Work required. Across the entries that follow, work out the number of lines containing the string "Rendered", and state it alone.

Dataset.
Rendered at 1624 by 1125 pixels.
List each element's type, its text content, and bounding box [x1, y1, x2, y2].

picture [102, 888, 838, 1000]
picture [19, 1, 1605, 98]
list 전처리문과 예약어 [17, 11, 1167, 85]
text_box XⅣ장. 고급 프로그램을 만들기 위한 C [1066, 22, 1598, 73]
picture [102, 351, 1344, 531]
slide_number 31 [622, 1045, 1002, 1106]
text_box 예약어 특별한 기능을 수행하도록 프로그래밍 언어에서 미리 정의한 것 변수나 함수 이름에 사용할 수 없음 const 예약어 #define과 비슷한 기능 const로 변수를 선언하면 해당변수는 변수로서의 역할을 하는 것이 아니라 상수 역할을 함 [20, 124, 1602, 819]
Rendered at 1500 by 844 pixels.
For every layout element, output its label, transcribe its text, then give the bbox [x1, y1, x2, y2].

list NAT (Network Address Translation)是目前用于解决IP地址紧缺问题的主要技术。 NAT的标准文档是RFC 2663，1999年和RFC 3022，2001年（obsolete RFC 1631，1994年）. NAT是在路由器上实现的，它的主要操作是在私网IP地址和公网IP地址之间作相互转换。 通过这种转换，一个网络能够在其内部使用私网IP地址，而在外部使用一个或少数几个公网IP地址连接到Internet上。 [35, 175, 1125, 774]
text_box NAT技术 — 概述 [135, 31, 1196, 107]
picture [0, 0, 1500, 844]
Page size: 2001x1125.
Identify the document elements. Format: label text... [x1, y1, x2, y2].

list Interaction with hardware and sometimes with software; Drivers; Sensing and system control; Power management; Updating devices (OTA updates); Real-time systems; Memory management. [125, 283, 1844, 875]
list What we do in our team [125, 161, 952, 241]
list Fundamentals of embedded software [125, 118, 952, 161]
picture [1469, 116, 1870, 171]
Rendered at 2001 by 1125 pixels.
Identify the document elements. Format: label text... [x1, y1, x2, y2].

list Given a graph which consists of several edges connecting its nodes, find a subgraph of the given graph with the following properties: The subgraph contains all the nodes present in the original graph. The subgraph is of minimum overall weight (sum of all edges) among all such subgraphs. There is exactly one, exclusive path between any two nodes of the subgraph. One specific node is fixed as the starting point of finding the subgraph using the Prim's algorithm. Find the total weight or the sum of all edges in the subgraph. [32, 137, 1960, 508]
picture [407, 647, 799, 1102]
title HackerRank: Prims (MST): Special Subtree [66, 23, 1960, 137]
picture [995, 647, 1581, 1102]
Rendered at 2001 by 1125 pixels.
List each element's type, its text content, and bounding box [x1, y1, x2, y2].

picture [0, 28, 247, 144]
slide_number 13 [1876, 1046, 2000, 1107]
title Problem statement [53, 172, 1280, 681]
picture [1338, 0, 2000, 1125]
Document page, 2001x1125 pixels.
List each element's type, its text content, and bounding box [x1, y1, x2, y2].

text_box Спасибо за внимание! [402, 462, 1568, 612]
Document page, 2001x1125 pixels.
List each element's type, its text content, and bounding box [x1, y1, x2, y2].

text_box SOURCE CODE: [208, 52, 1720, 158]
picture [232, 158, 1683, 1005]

Result of this exercise. 4